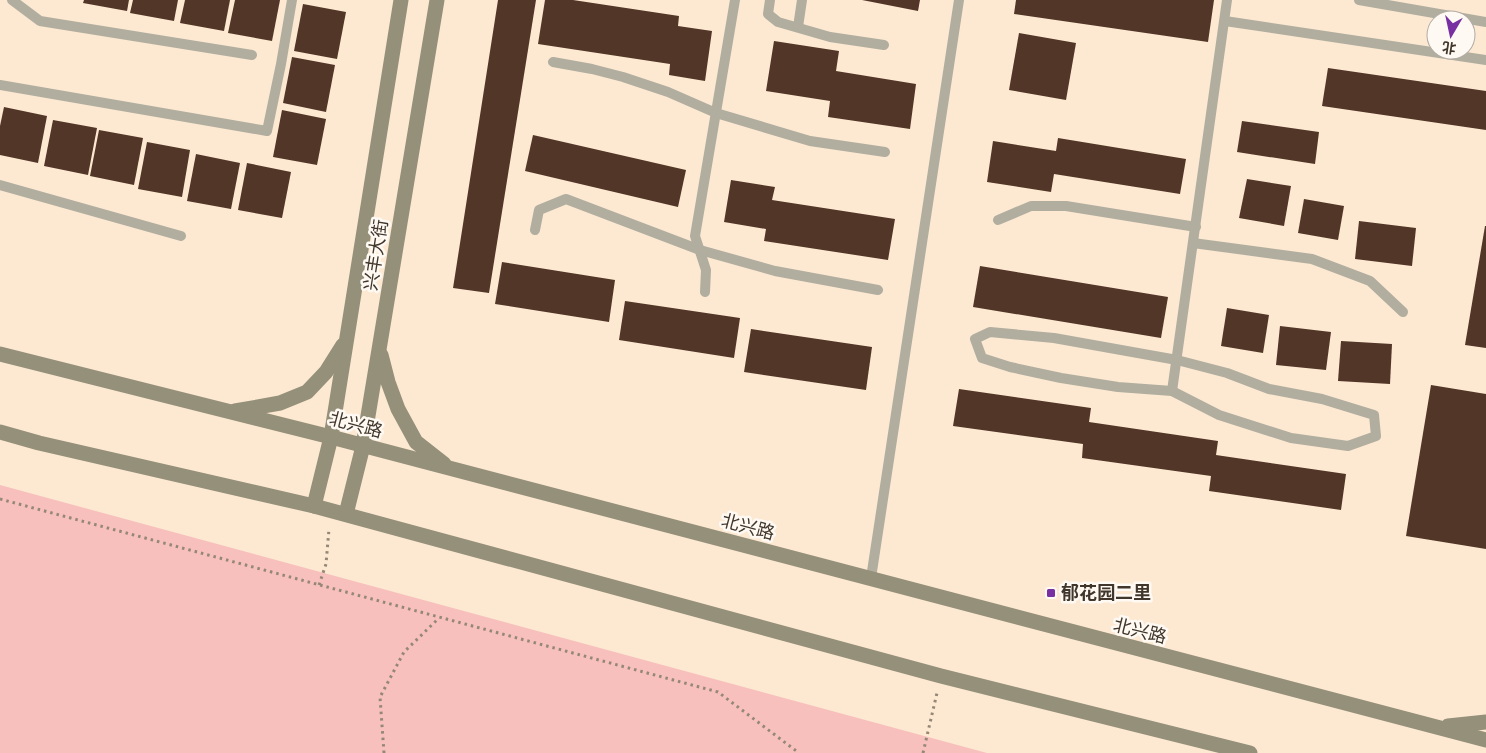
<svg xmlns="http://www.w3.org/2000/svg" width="1486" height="753" viewBox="0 0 1486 753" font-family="Jost,'Noto Sans SC',sans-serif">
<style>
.green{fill:#f7c0bc}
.building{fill:#523628}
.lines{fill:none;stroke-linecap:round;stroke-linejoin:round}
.path{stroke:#958777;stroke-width:3;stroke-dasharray:2.5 4;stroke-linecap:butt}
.lane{stroke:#b1ae9f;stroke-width:10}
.secondary{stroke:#95907a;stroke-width:15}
.poi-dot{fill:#772fa2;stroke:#fef9f3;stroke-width:2}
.labels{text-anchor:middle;stroke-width:5;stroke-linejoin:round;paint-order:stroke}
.street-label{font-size:18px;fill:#40362b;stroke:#fef9f3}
.poi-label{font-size:18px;font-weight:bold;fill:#40362b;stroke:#fef9f3;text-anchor:start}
</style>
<rect width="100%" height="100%" fill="#fde9d2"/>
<polygon class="green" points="0,485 987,753 0,753"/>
<g class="building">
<polygon points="84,0 129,0 127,11 83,3"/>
<polygon points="133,0 178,0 174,21 130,13"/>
<polygon points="185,0 230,0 224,31 180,23"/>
<polygon points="235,0 280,0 272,41 228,33"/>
<polygon points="498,0 536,0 489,293 453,288"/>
<polygon points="545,0 573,0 679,16 678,26 712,31 705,81 669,75 670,64 538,44"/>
<polygon points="862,0 920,0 918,11"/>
<polygon points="1016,0 1214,0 1208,42 1014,14"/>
<polygon points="303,4 346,12 337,59 294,51"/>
<polygon points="1019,33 1076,43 1066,100 1009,90"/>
<polygon points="774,41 839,51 836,71 916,84 910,129 828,117 830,101 766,91"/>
<polygon points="292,57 335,65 326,112 283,103"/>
<polygon points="1328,68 1486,91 1486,130 1322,106"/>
<polygon points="4,107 47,116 38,163 0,155 0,126"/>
<polygon points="282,110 326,119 317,165 273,157"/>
<polygon points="53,120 97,128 88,175 44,166"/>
<polygon points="1242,121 1319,132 1315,164 1237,152"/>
<polygon points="99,130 143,138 134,185 90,176"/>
<polygon points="533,135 686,170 678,207 525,171"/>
<polygon points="1058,138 1186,159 1180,194 1054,174 1051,192 987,182 993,141 1056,151"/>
<polygon points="147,142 190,150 182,197 138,189"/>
<polygon points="196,154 240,163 231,209 187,201"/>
<polygon points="247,163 291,172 282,218 238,210"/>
<polygon points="1247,179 1291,186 1284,226 1239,218"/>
<polygon points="731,180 775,187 772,200 895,219 888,260 764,241 766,229 724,222"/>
<polygon points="1304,199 1344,206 1338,240 1298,233"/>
<polygon points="1359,221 1416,228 1412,266 1355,259"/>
<polygon points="1485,226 1486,226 1486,348 1465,345"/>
<polygon points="502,262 615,280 609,322 495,304"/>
<polygon points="980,266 1168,297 1161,338 973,307"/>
<polygon points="625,301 740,318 734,358 619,340"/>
<polygon points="1227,308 1269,315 1263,353 1221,346"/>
<polygon points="1280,326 1331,332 1326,370 1276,365"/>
<polygon points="751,329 872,347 866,390 744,372"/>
<polygon points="1341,341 1392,344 1390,384 1338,381"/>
<polygon points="1431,385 1486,394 1486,549 1406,536"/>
<polygon points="959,389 1091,408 1089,422 1218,441 1216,455 1346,474 1341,510 1209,491 1211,476 1082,458 1083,444 953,426"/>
</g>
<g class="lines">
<g class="path">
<polyline points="0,499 718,692 799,753"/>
<polyline points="319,585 326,564 329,529"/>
<polyline points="384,753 380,697 404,652 439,618"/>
<polyline points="923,753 937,693"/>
</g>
<g class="lane">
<polyline points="12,0 40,21 252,55"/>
<polyline points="770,0 768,14 778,22 830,37 884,45"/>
<polyline points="1359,0 1486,22"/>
<polyline points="1225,21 1486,60"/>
<polyline points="798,27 802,0"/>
<polyline points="553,62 592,69 623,77 668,92 716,113 810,141 885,152"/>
<polyline points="0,85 267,131 281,64 292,0"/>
<polyline points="0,185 181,236"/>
<polyline points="998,220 1031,206 1066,206 1196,227"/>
<polyline points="535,230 539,210 566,199 700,250 775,271 878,290"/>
<polyline points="1193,243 1312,259 1370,281 1403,312"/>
<polyline points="705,292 706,270 695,236 735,0"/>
<polygon points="990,332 1054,338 1177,360 1227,373 1269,389 1322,399 1374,415 1376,436 1348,446 1291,438 1219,415 1172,391 1118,387 1061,378 1010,367 982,358 975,339"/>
<polyline points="1172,391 1227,0"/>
<polyline points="871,578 959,0"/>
</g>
<g class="secondary">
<polyline points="0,354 331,437 1486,740"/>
<polyline points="381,355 388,382 398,409 416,442 444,464"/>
<polyline points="235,411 280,403 307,392 326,372 343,345"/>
<polyline points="0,432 39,443 314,506 941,676 1250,753"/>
<polyline points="314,506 331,437 401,0"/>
<polyline points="346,514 363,446 437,0"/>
<polyline points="1448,726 1486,722"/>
</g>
</g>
<rect class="poi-dot" x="1046" y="588" width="10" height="10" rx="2.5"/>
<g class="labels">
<g class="street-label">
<text transform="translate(376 255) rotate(-81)" y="6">兴丰大街</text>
<text transform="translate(356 425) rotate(15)" y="6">北兴路</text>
<text transform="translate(748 527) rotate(15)" y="6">北兴路</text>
<text transform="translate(1140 631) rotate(14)" y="6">北兴路</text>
</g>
<g class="poi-label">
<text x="1061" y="599">郁花园二里</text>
</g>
</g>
<g transform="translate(1451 35) rotate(189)"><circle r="24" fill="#fef9f3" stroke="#b2aba3"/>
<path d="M0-4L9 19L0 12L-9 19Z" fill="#772fa2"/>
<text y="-8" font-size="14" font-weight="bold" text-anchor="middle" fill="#40362b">北</text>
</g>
</svg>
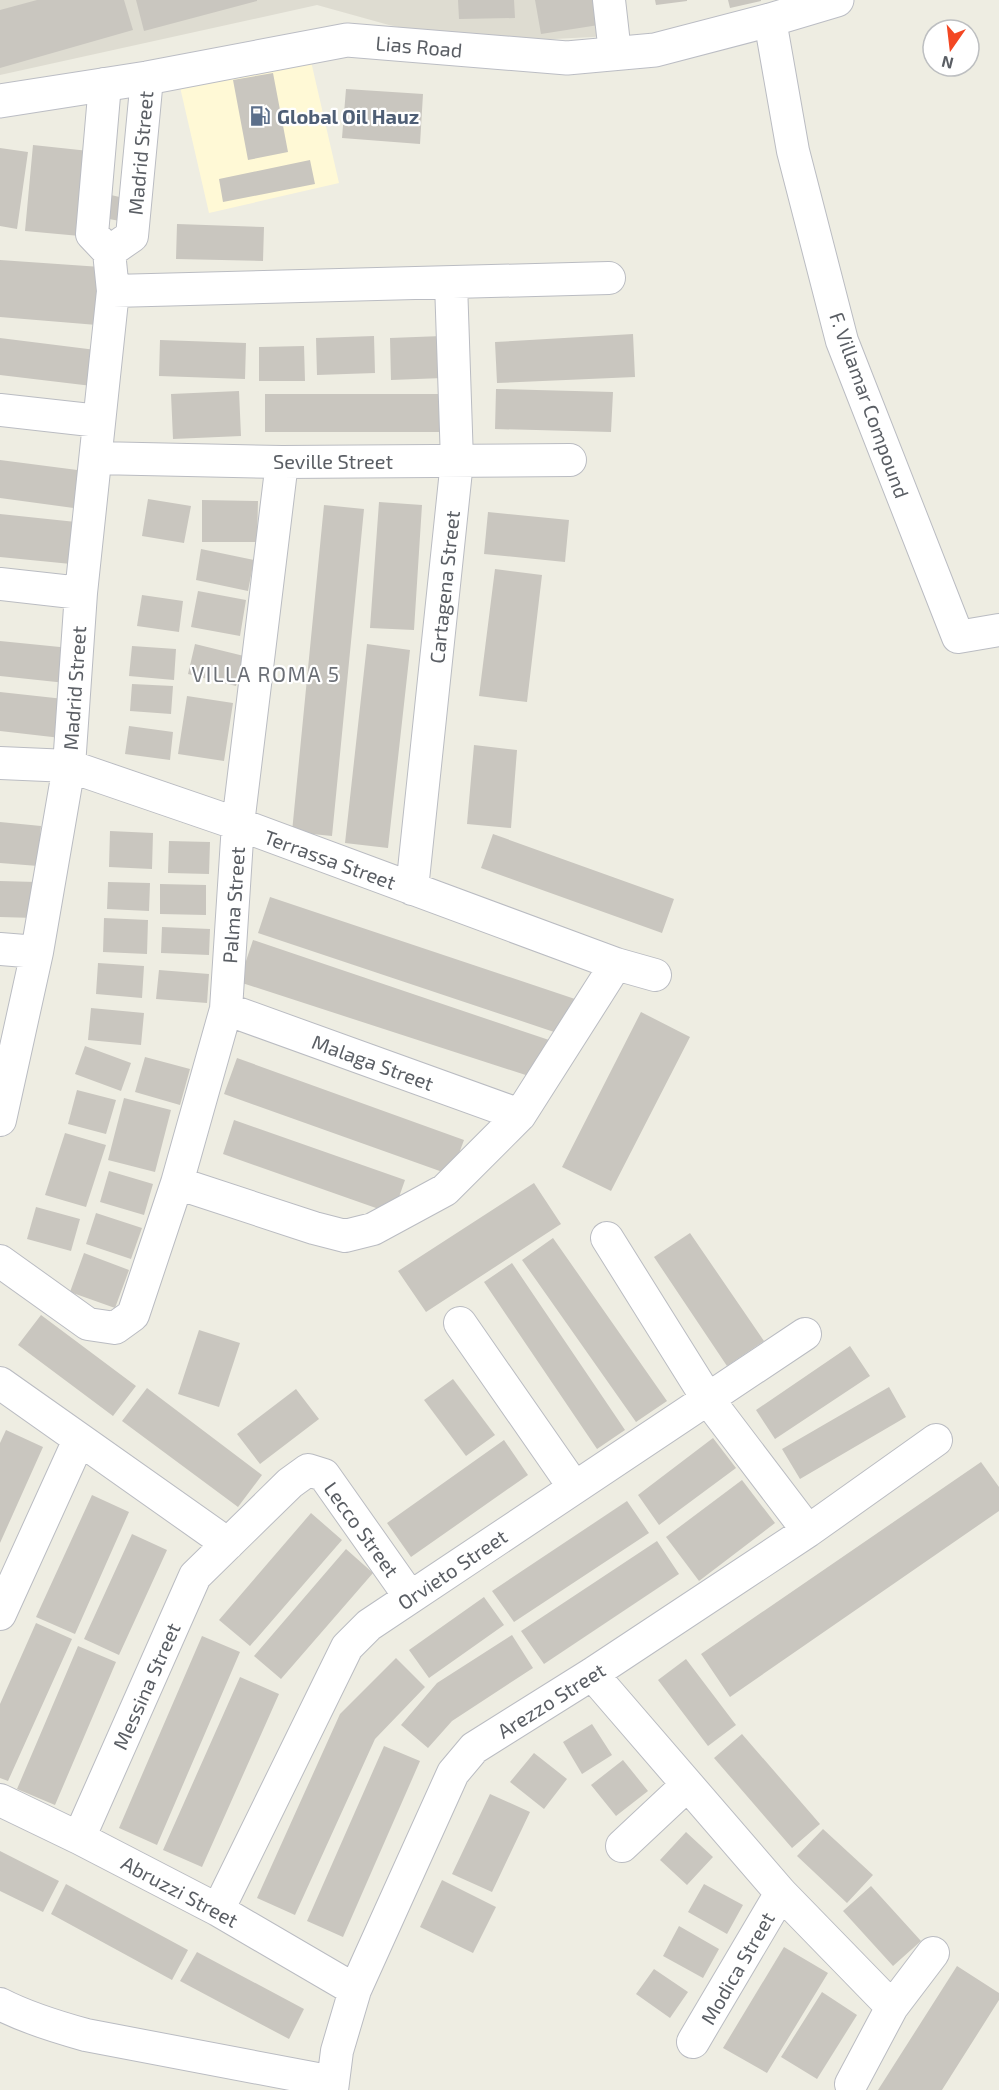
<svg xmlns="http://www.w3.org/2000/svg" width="999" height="2090" viewBox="0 0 999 2090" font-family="'Exo 2',sans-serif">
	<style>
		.commercial { fill: #fff9d6 }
		.education { fill: #dedcd1 }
		.building { fill: #c9c6bf }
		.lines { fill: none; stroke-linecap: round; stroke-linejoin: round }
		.minor-casing { stroke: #babcc2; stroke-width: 34 }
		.secondary-casing { stroke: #bbbdc4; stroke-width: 35 }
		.minor { stroke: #fff; stroke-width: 32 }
		.secondary { stroke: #fff; stroke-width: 33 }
		.labels { text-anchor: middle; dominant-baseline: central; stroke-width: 4.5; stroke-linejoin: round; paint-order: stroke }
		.street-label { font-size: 20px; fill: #5a5e64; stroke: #fff }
		.service-label { font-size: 20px; font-weight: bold; fill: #4e5e75; stroke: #fff; text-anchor: start }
		.neighbourhood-label { font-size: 21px; letter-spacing: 1.5px; fill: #6b6f76; stroke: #fff }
	</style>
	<rect width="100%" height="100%" fill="#eeede2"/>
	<path class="commercial" d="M310 57 339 183 209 213 180 87Z"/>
	<path class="education" d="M0 0H606L610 36 478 43 389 25 317 5 0 75Z"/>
	<path class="building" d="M37 0H124L133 30 0 68V10Z
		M136 0H257V1L144 31Z
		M458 0H514L515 18 459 19Z
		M535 0H601L605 24 541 34Z
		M655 0H687V1L656 5Z
		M728 0H761V1L730 8Z
		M273 73 288 152 248 160 233 80Z
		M346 89 423 94 420 144 342 138Z
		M33 145 89 151 80 236 25 231Z
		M0 148 28 152 17 229 0 226Z
		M310 160 315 184 223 202 219 179Z
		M102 193 124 198 120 221 98 217Z
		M177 224 264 227 263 261 176 259Z
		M0 260 101 267 97 325 0 317Z
		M633 334 635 377 497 383 495 342Z
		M374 336 375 373 317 375 316 338Z
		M442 336 443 378 391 380 390 338Z
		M0 338 96 350 92 386 0 375Z
		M160 340 246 343 245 379 159 376Z
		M304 346 305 381H259V347Z
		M496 389 613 392 611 432 495 429Z
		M239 391 241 436 173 439 171 394Z
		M265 394H452V432H265Z
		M0 460 85 471 81 509 0 498Z
		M148 499 191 506 184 543 142 536Z
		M202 500 258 501 257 542H202Z
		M379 502 422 505 414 630 370 628Z
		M324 505 364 509 332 836 292 832Z
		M488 512 569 520 565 562 484 554Z
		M0 514 76 522 71 564 0 557Z
		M201 549 254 560 248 591 196 580Z
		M495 569 542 575 527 702 479 696Z
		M198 591 246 600 240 636 191 627Z
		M142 595 183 601 179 632 137 626Z
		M0 641 70 648 66 683 0 676Z
		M195 644 244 656 236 686 188 674Z
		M367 644 410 650 388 848 345 843Z
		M132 646 176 649 174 680 129 676Z
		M132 684 173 686 171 714 130 711Z
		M0 692 64 699 61 738 0 731Z
		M187 696 233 703 224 761 178 754Z
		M129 726 173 732 170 760 125 754Z
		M474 745 517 750 511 828 467 824Z
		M0 822 41 826 38 866 0 863Z
		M110 831 153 833 152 869 109 867Z
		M493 834 674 899 662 933 481 868Z
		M169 841 210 842 209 874 168 873Z
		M0 881 36 882 35 918 0 917Z
		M108 882 150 883 149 911 107 909Z
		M160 884 206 885V915L160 914Z
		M270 897 575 999 563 1035 258 933Z
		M104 918 148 920 147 954 103 952Z
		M162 927 210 929 209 955 161 953Z
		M253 940 555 1042 535 1078 239 982Z
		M98 963 144 966 142 998 96 994Z
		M159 970 209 974 207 1003 156 999Z
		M91 1008 144 1013 141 1045 88 1040Z
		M641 1012 690 1037 611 1191 562 1167Z
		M85 1046 131 1063 121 1091 75 1074Z
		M145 1057 190 1069 180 1105 135 1092Z
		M237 1058 464 1140 451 1175 224 1094Z
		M77 1090 116 1100 106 1134 68 1124Z
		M124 1098 171 1110 155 1172 108 1160Z
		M234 1120 405 1180 393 1214 223 1154Z
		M65 1133 106 1145 86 1207 45 1195Z
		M109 1171 153 1184 144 1215 100 1202Z
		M534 1183 561 1224 426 1312 398 1271Z
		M36 1207 80 1219 71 1251 27 1239Z
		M96 1213 142 1228 131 1259 86 1244Z
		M690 1233 764 1341 727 1366 654 1257Z
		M553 1238 667 1401 636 1422 522 1260Z
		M84 1253 129 1270 115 1308 70 1292Z
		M512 1263 625 1430 597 1449 484 1282Z
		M41 1315 136 1386 113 1416 18 1345Z
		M199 1330 240 1343 219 1407 178 1394Z
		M850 1346 870 1376 775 1439 756 1410Z
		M453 1379 495 1435 466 1456 424 1400Z
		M889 1387 906 1417 800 1479 782 1449Z
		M147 1388 262 1475 238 1507 122 1421Z
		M296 1389 319 1419 260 1464 237 1434Z
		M6 1430 43 1447 0 1543V1443Z
		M713 1438 736 1468 659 1525 638 1495Z
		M504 1440 528 1475 411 1557 387 1523Z
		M981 1462 999 1487V1511L730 1697 701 1654Z
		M742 1480 775 1523 699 1581 666 1537Z
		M92 1495 129 1512 75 1634 36 1617Z
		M627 1501 649 1533 514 1622 492 1591Z
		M311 1513 342 1540 250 1646 219 1620Z
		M132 1534 167 1550 119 1655 84 1639Z
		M657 1541 679 1574 544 1664 521 1631Z
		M346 1549 373 1573 281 1679 254 1656Z
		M484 1597 504 1625 429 1678 409 1650Z
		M36 1623 72 1639 8 1781 0 1778V1704Z
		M512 1635 533 1668 452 1721 428 1748 401 1725 437 1683Z
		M202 1636 240 1652 157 1845 119 1828Z
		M78 1646 116 1662 55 1805 17 1789Z
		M396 1658 425 1687 375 1739 295 1915 257 1898 340 1714Z
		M686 1659 736 1725 708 1746 658 1680Z
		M240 1677 279 1694 202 1867 163 1850Z
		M592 1724 612 1755 582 1774 563 1742Z
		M742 1734 820 1824 792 1848 714 1758Z
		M384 1746 420 1761 343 1937 307 1921Z
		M534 1753 567 1779 544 1809 510 1782Z
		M623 1760 648 1791 616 1816 591 1785Z
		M490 1794 530 1812 492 1892 452 1874Z
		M823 1829 873 1875 847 1903 797 1856Z
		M686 1832 713 1857 687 1885 660 1860Z
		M0 1851 59 1881 43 1912 0 1891Z
		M442 1880 496 1907 473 1953 420 1927Z
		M66 1884 188 1950 172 1980 51 1914Z
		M704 1884 743 1905 727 1934 688 1912Z
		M871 1886 921 1941 893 1966 843 1911Z
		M679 1926 719 1949 703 1978 663 1956Z
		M784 1947 828 1973 767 2073 723 2048Z
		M197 1952 304 2009 289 2039 180 1981Z
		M957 1966 999 1993V2000L942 2090H878Z
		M654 1969 688 1992 670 2018 636 1994Z
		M822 1992 857 2015 817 2079 781 2057Z"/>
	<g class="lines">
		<g class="minor-casing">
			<path id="minor" d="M609 0 615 53
				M770 20 793 151 842 341 958 637 999 630
				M109 252 132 236 147 78
				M113 291 609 278
				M0 410 99 421
				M96 458 282 462 570 460
				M0 584 81 593
				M0 763 69 766 238 824 616 964 655 975
				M412 889 457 461 451 283
				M0 949 37 952
				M226 1009 520 1115
				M0 1120 37 952 69 766 81 593 113 291 109 252 92 234 105 84
				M177 1183 314 1228 345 1236 373 1229 445 1190 520 1115 616 964
				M607 1238 707 1398 808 1531
				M0 1261 88 1324 115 1328 133 1315 177 1183 226 1009 238 824 282 462
				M460 1323 574 1487
				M0 1383 228 1544
				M0 1614 79 1440
				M592 1674 781 1893 892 2007
				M0 1800 79 1838 218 1910 355 1990
				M79 1838 195 1576 290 1483 308 1470 324 1475 410 1597
				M622 1846 686 1786
				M218 1910 347 1647 369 1625 805 1334
				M0 2004C27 2018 57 2027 86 2035L333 2082
				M693 2042 781 1893
				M851 2084 892 2007 933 1953
				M332 2090 337 2051 355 1990 453 1773 474 1748 592 1674 808 1531 936 1440"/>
		</g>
		<g class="secondary-casing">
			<path id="secondary" d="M0 101 147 78 347 40 567 58 655 50 770 20 837 0"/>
		</g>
		<use href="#minor" class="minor"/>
		<use href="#secondary" class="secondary"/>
	</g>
	<defs>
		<g id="fuel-bare" transform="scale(1.62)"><path d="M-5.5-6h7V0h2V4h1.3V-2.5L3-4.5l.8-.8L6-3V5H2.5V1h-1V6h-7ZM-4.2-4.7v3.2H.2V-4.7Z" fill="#5c6f8a" stroke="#fff" stroke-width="2.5" paint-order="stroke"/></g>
	</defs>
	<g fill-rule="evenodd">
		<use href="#fuel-bare" x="260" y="116"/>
	</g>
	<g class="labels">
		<g class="street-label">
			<text transform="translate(419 46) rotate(5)">Lias Road</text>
			<text transform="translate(140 153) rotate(-85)">Madrid Street</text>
			<text transform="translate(870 405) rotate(70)">F. Villamar Compound</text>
			<text x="333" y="461">Seville Street</text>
			<text transform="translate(444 587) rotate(-84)">Cartagena Street</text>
			<text transform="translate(74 688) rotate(-86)">Madrid Street</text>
			<text transform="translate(330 859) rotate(20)">Terrassa Street</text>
			<text transform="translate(233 905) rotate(-86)">Palma Street</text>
			<text transform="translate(373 1062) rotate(20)">Malaga Street</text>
			<text transform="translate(362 1529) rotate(54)">Lecco Street</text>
			<text transform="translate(452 1569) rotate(-34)">Orvieto Street</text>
			<text transform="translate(146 1686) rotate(-66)">Messina Street</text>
			<text transform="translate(551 1700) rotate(-32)">Arezzo Street</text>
			<text transform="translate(180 1891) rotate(28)">Abruzzi Street</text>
			<text transform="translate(737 1968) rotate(-60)">Modica Street</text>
		</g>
		<g class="service-label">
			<text x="277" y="116">Global Oil Hauz</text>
		</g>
		<g class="neighbourhood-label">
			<text x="266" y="673">VILLA ROMA 5</text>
		</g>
	</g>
	<g transform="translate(951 48) rotate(194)"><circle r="28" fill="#ffffff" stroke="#bdbfc1" stroke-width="1.5"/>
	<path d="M0-4.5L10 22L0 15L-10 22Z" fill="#f34723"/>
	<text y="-9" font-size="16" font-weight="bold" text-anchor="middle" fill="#5a5e64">N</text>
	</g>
</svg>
☆ ☆ ☆
> **WORK ITEM**
Answer with one number, namely how many lines in the records contain the string "http".

> **YOUR RESPONSE**
2